BEGIN Supplied material

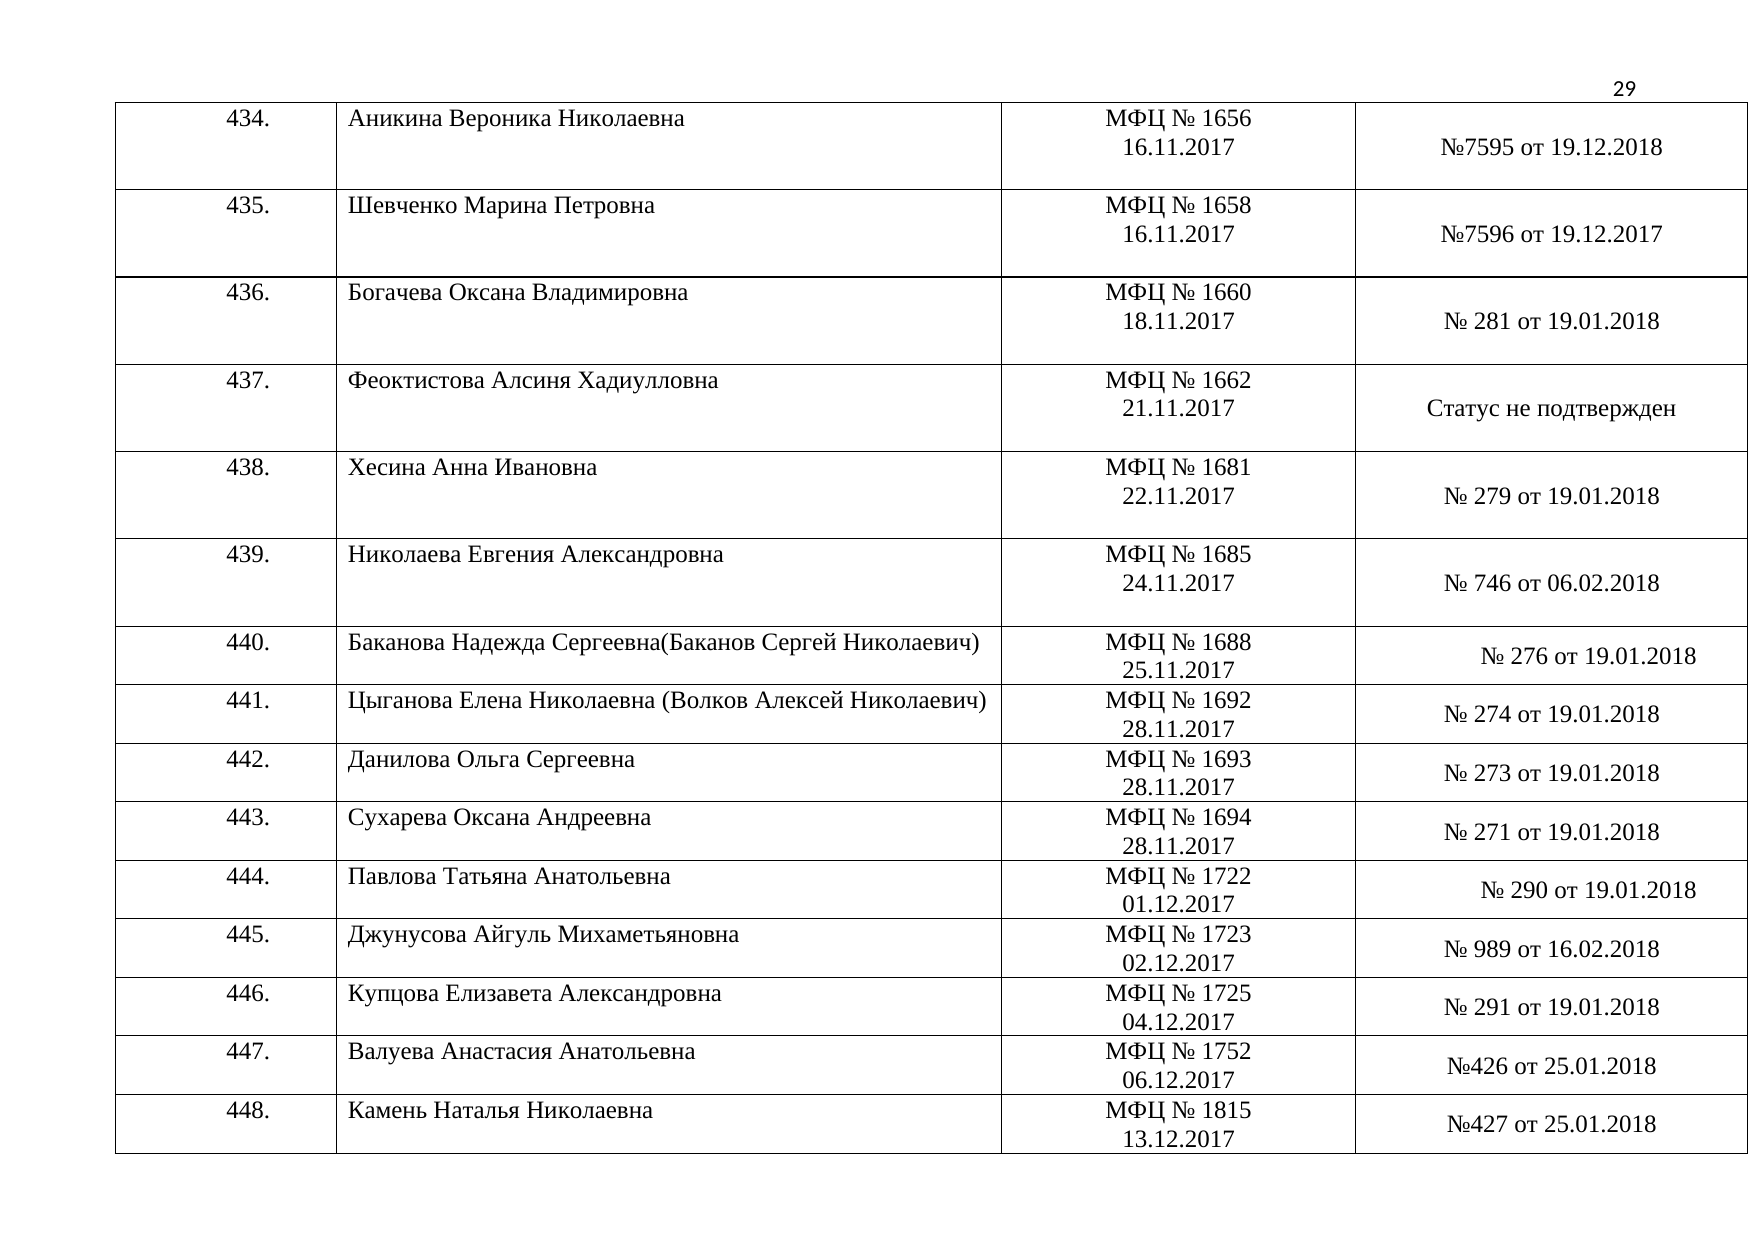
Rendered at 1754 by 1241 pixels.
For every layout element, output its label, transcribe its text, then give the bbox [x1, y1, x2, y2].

table_cell Камень Наталья Николаевна [337, 1095, 1001, 1152]
table_cell Статус не подтвержден [1356, 365, 1747, 451]
table_cell Купцова Елизавета Александровна [337, 978, 1001, 1035]
table_cell МФЦ № 1658 16.11.2017 [1002, 190, 1355, 276]
table_cell №7595 от 19.12.2018 [1356, 103, 1747, 189]
table_cell Феоктистова Алсиня Хадиулловна [337, 365, 1001, 451]
table_cell Джунусова Айгуль Михаметьяновна [337, 919, 1001, 977]
table_cell Богачева Оксана Владимировна [337, 278, 1001, 364]
table_cell [116, 1095, 336, 1152]
table_cell № 279 от 19.01.2018 [1356, 452, 1747, 538]
table_cell МФЦ № 1723 02.12.2017 [1002, 919, 1355, 977]
table_cell Баканова Надежда Сергеевна(Баканов Сергей Николаевич) [337, 627, 1001, 684]
table_cell [116, 861, 336, 918]
table_cell МФЦ № 1656 16.11.2017 [1002, 103, 1355, 189]
table_cell [116, 627, 336, 684]
table_cell Шевченко Марина Петровна [337, 190, 1001, 276]
table_cell МФЦ № 1752 06.12.2017 [1002, 1036, 1355, 1094]
table_cell МФЦ № 1815 13.12.2017 [1002, 1095, 1355, 1152]
table_cell МФЦ № 1660 18.11.2017 [1002, 278, 1355, 364]
table_cell [116, 103, 336, 189]
table_cell [116, 365, 336, 451]
table_cell Хесина Анна Ивановна [337, 452, 1001, 538]
table_cell МФЦ № 1681 22.11.2017 [1002, 452, 1355, 538]
table_cell МФЦ № 1694 28.11.2017 [1002, 802, 1355, 860]
table_cell № 290 от 19.01.2018 [1356, 861, 1747, 918]
table_cell № 274 от 19.01.2018 [1356, 685, 1747, 743]
table_cell МФЦ № 1692 28.11.2017 [1002, 685, 1355, 743]
table_cell [116, 452, 336, 538]
table_cell МФЦ № 1725 04.12.2017 [1002, 978, 1355, 1035]
table_cell №427 от 25.01.2018 [1356, 1095, 1747, 1152]
table_cell № 276 от 19.01.2018 [1356, 627, 1747, 684]
table_cell №7596 от 19.12.2017 [1356, 190, 1747, 276]
table_cell МФЦ № 1722 01.12.2017 [1002, 861, 1355, 918]
table_cell МФЦ № 1662 21.11.2017 [1002, 365, 1355, 451]
table_cell № 273 от 19.01.2018 [1356, 744, 1747, 801]
table_cell Данилова Ольга Сергеевна [337, 744, 1001, 801]
table_cell [116, 802, 336, 860]
table_cell [116, 278, 336, 364]
table_cell Николаева Евгения Александровна [337, 539, 1001, 626]
table_cell МФЦ № 1688 25.11.2017 [1002, 627, 1355, 684]
table_cell № 746 от 06.02.2018 [1356, 539, 1747, 626]
table_cell [116, 978, 336, 1035]
table_cell №426 от 25.01.2018 [1356, 1036, 1747, 1094]
table_cell МФЦ № 1685 24.11.2017 [1002, 539, 1355, 626]
table_cell [116, 919, 336, 977]
table_cell [116, 190, 336, 276]
table_cell Павлова Татьяна Анатольевна [337, 861, 1001, 918]
table_cell [116, 744, 336, 801]
table_cell № 291 от 19.01.2018 [1356, 978, 1747, 1035]
table_cell [116, 685, 336, 743]
table_cell [116, 1036, 336, 1094]
table_cell [116, 539, 336, 626]
table_cell МФЦ № 1693 28.11.2017 [1002, 744, 1355, 801]
table_cell Сухарева Оксана Андреевна [337, 802, 1001, 860]
table_cell Валуева Анастасия Анатольевна [337, 1036, 1001, 1094]
table_cell Цыганова Елена Николаевна (Волков Алексей Николаевич) [337, 685, 1001, 743]
table_cell Аникина Вероника Николаевна [337, 103, 1001, 189]
table_cell № 281 от 19.01.2018 [1356, 278, 1747, 364]
table_cell № 271 от 19.01.2018 [1356, 802, 1747, 860]
table_cell № 989 от 16.02.2018 [1356, 919, 1747, 977]
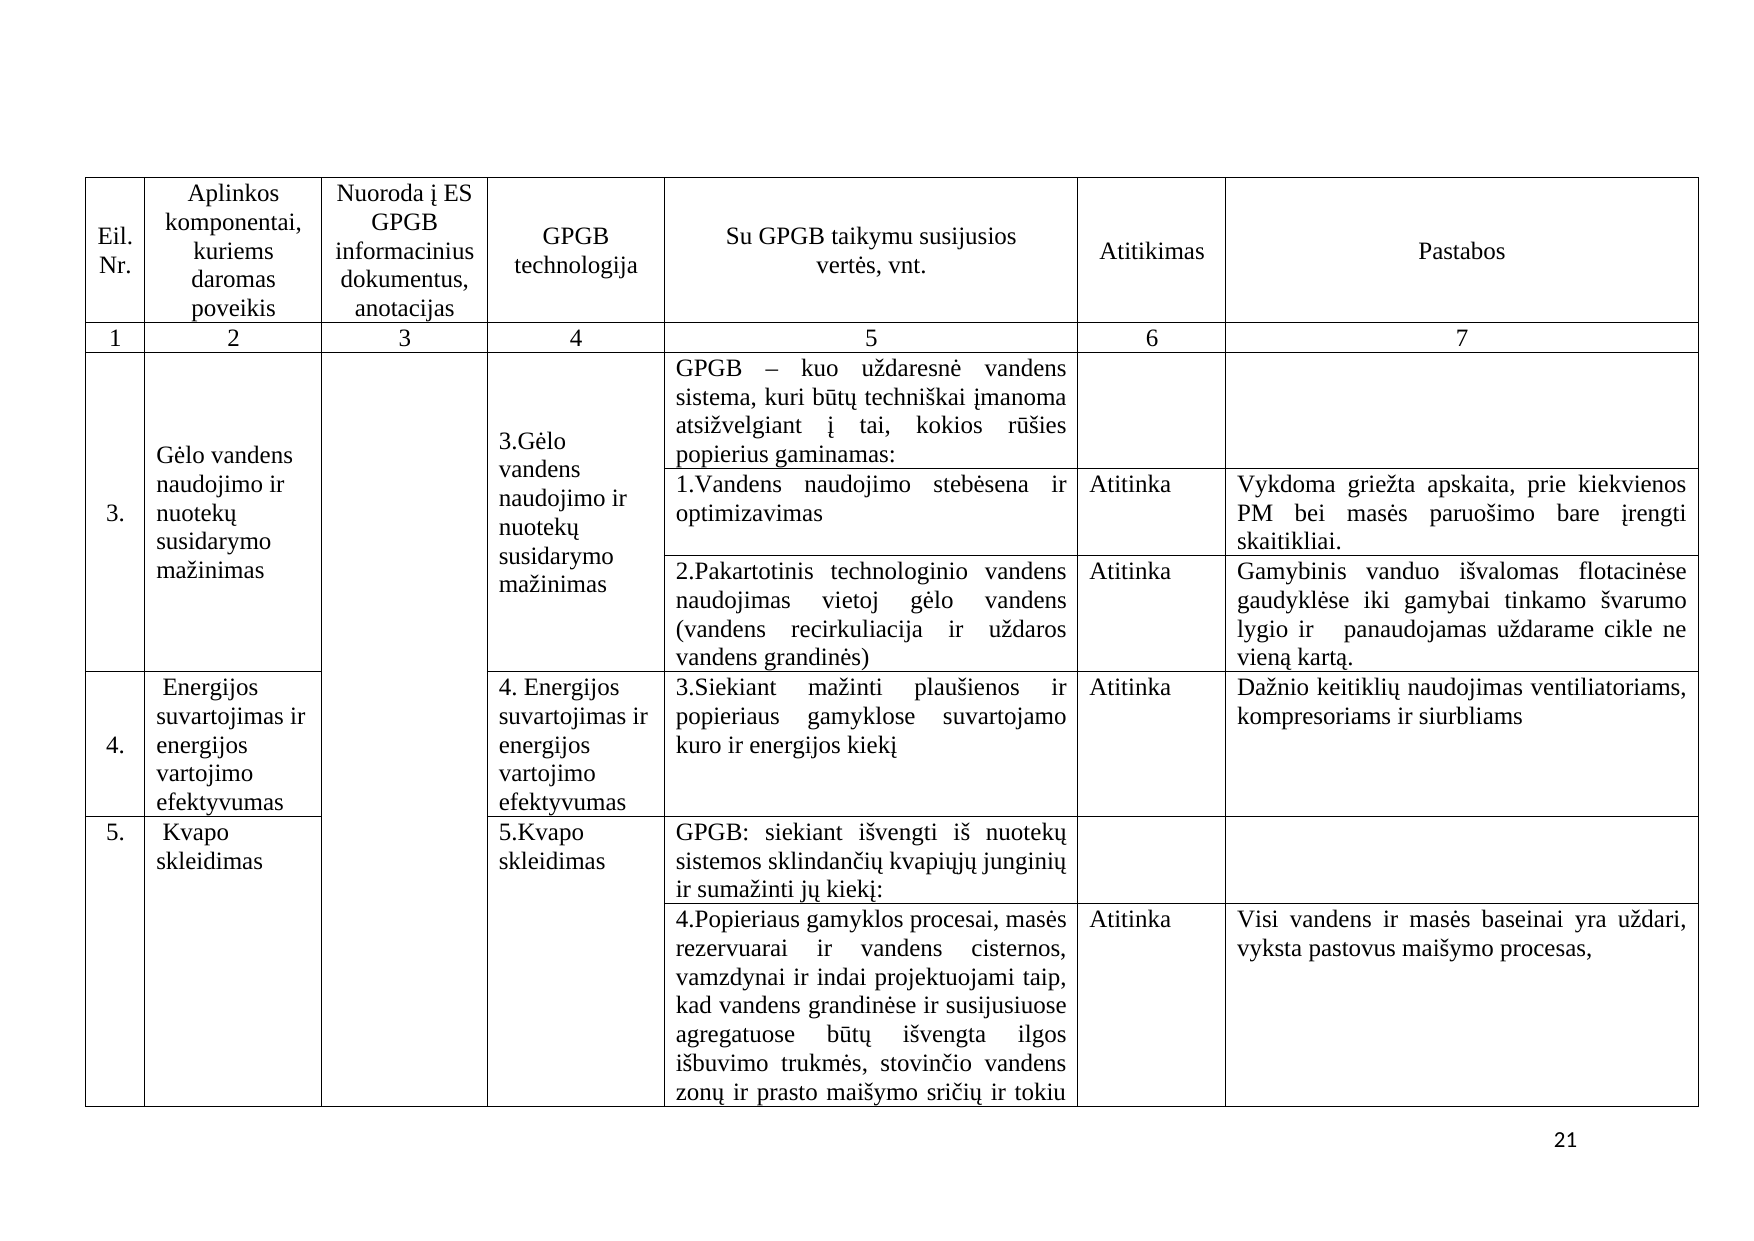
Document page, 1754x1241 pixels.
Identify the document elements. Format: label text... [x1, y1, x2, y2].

table_cell 4 [488, 323, 664, 352]
table_cell 3. [86, 353, 144, 671]
table_cell Atitinka [1078, 904, 1225, 1106]
table_header Atitikimas [1078, 178, 1225, 322]
table_cell [1078, 353, 1225, 468]
table_cell GPGB: siekiant išvengti iš nuotekų sistemos sklindančių kvapiųjų junginių ir sumažinti jų kiekį: [665, 817, 1077, 903]
table_header Pastabos [1226, 178, 1698, 322]
table_cell 3.Siekiant mažinti plaušienos ir popieriaus gamyklose suvartojamo kuro ir energijos kiekį [665, 672, 1077, 816]
table_cell Vykdoma griežta apskaita, prie kiekvienos PM bei masės paruošimo bare įrengti skaitikliai. [1226, 469, 1698, 555]
table_cell [1226, 353, 1698, 468]
table_cell 3.Gėlo vandens naudojimo ir nuotekų susidarymo mažinimas [488, 353, 664, 671]
table_cell 6 [1078, 323, 1225, 352]
table_cell [1226, 817, 1698, 903]
table_cell Kvapo skleidimas [145, 817, 321, 1106]
table_header Nuoroda į ES GPGB informacinius dokumentus, anotacijas [322, 178, 487, 322]
table_cell 5.Kvapo skleidimas [488, 817, 664, 1106]
table_cell 2.Pakartotinis technologinio vandens naudojimas vietoj gėlo vandens (vandens recirkuliacija ir uždaros vandens grandinės) [665, 556, 1077, 671]
table_cell [1078, 817, 1225, 903]
table_cell Visi vandens ir masės baseinai yra uždari, vyksta pastovus maišymo procesas, [1226, 904, 1698, 1106]
table_cell 4.Popieriaus gamyklos procesai, masės rezervuarai ir vandens cisternos, vamzdynai ir indai projektuojami taip, kad vandens grandinėse ir susijusiuose agregatuose būtų išvengta ilgos išbuvimo trukmės, stovinčio vandens zonų ir prasto maišymo sričių ir tokiu būdu būtų išvengta nevaldomo organinių ir biologinių medžiagų nusėdimo, irimo ir skaidymosi [665, 904, 1077, 1106]
table_header GPGB technologija [488, 178, 664, 322]
table_cell 3 [322, 323, 487, 352]
table_cell 1.Vandens naudojimo stebėsena ir optimizavimas [665, 469, 1077, 555]
table_cell Energijos suvartojimas ir energijos vartojimo efektyvumas [145, 672, 321, 816]
table_cell Atitinka [1078, 469, 1225, 555]
table_header Eil. Nr. [86, 178, 144, 322]
table_header Aplinkos komponentai, kuriems daromas poveikis [145, 178, 321, 322]
table_cell 4. Energijos suvartojimas ir energijos vartojimo efektyvumas [488, 672, 664, 816]
table_cell 5. [86, 817, 144, 1106]
table_cell Atitinka [1078, 672, 1225, 816]
table_cell GPGB – kuo uždaresnė vandens sistema, kuri būtų techniškai įmanoma atsižvelgiant į tai, kokios rūšies popierius gaminamas: [665, 353, 1077, 468]
table_cell Gėlo vandens naudojimo ir nuotekų susidarymo mažinimas [145, 353, 321, 671]
table_cell 5 [665, 323, 1077, 352]
table_cell 1 [86, 323, 144, 352]
table_cell 2 [145, 323, 321, 352]
table_cell 7 [1226, 323, 1698, 352]
table_cell Atitinka [1078, 556, 1225, 671]
table_cell 4. [86, 672, 144, 816]
table_header Su GPGB taikymu susijusios vertės, vnt. [665, 178, 1077, 322]
table_cell Gamybinis vanduo išvalomas flotacinėse gaudyklėse iki gamybai tinkamo švarumo lygio ir panaudojamas uždarame cikle ne vieną kartą. [1226, 556, 1698, 671]
table_cell Dažnio keitiklių naudojimas ventiliatoriams, kompresoriams ir siurbliams [1226, 672, 1698, 816]
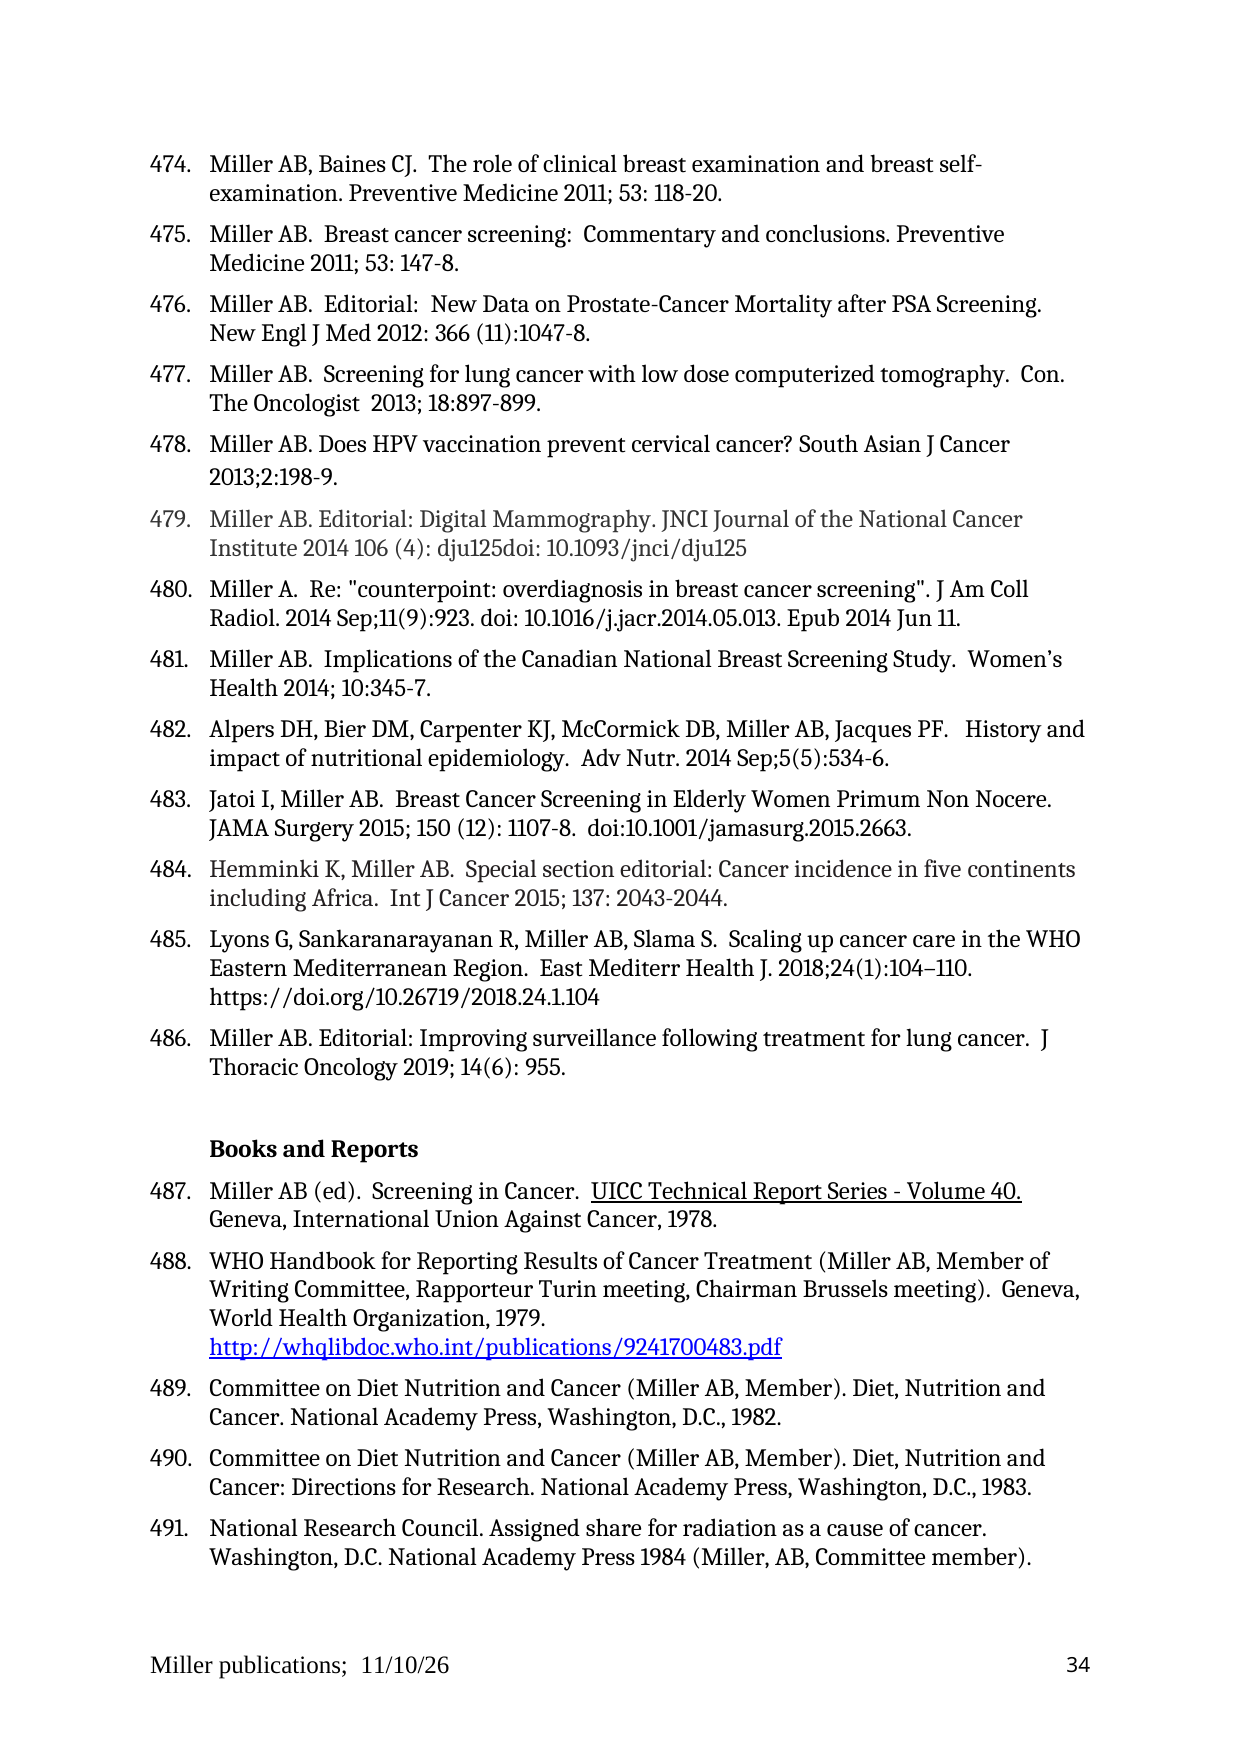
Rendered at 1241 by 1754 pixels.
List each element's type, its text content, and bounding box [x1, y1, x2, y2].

END Supplied material

[What the task asks] Where a line of the entries contains the word "Сергеевна", count it, then state the total and nothing else.

[Output of the exercise] 2